Though Tierney has had a home in SoHo for the past 50 years, she cultivates the arts community in Crown Heights. In the past few years the local community has changed significantly. According to The Observer, between 2000 and 2015, northern Crown Heights and Prospect Lefferts Gardens have experienced a 205 percent increase in white residents, and a 23 percent decrease in Black residents. At the same time, the number of businesses in Crown Heights increased from about 1,000 to 1,970.
Tierney grieves this change and hopes that her gallery can serve as both an anchor and a beacon for the neighborhood. “It was a very established community where people married each other, had children with each other, and whenever somebody died, there was a memorial service at FiveMyles,” she said. “It was a community that had established itself. Young people in Manhattan want to live cheaply, and start moving in, the landlords see there’s a little extra money to be made because they’re more financially viable, so it just kind of really ruined this community. FiveMyles is kind of like a little rescue station.”
Its annual budget, $160,000, comes mostly from a mix of grants bestowed by several funding bodies including the New York State Council for the Arts and the Andy Warhol Foundation. Tierney says a majority of it goes to artists and salaries for its small staff of four (including herself), and for installations like the current one, “Four Artists: Two Painters, Two Sculptors.” This show, too, is representative of FiveMyles’ aspirations: It pairs Kathleen Maximin, a mostly self-taught, Black woman painter from St. Lucia, with Michael Filan, an older, white male artist educated at Pratt Institute, who both meet in their earnest investigation of the expressive potential of abstraction. The exhibition contrasts that painterly exuberance with quiet pieces of stoneware that favor human figures by Gerard McCarthy and painted steel by Gunnar Theel that resemble domiciles. All together they give us a picture of a community that Tierney says she wants to nurture: colorful, unexpected, heterogenous.
Other art galleries have moved into the area to cultivate newly arrived audiences: Welancora Gallery, which opened in 2002 and with which Tierney has collaborated with a few times; Medium Tings, a roving exhibition space; and Jenkins Johnson Projects, which branched out from its San Francisco roots to create a Brooklyn outpost in 2017.

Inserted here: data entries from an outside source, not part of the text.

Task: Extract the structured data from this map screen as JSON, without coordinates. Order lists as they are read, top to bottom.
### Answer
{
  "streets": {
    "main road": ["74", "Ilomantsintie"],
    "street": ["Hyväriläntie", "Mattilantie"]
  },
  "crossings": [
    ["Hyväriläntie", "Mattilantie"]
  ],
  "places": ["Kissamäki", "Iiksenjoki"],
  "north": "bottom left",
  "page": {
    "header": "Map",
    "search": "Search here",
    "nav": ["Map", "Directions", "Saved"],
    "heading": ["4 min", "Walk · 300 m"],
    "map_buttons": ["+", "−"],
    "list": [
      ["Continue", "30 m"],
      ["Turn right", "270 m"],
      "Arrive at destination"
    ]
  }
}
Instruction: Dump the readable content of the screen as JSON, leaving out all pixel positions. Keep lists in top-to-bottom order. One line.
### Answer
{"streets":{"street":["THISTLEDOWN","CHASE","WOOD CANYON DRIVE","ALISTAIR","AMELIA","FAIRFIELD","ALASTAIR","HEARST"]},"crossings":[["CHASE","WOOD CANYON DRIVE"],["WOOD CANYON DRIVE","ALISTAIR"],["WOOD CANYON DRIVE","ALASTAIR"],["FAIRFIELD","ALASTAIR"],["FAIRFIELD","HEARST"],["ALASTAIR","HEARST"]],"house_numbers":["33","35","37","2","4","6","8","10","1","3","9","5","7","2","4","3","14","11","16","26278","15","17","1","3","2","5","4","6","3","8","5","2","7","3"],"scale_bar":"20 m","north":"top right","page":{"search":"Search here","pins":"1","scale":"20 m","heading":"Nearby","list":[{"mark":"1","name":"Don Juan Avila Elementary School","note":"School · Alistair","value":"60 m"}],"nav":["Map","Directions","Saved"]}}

There are still precious few art venues in the city that aim to support artists and curators, act as a place of discovery and revelation, while also being a linchpin for civic culture. FiveMyles encompasses all these ambitions, and in doing so helps us understand how crucial to our lives art galleries can be.
Four Artists: Two Painters, Two Sculptors
Through Feb. 26, FiveMyles Gallery, 558 St. Johns Place, Crown Heights, Brooklyn; 718-783-4438; fivemyles.org.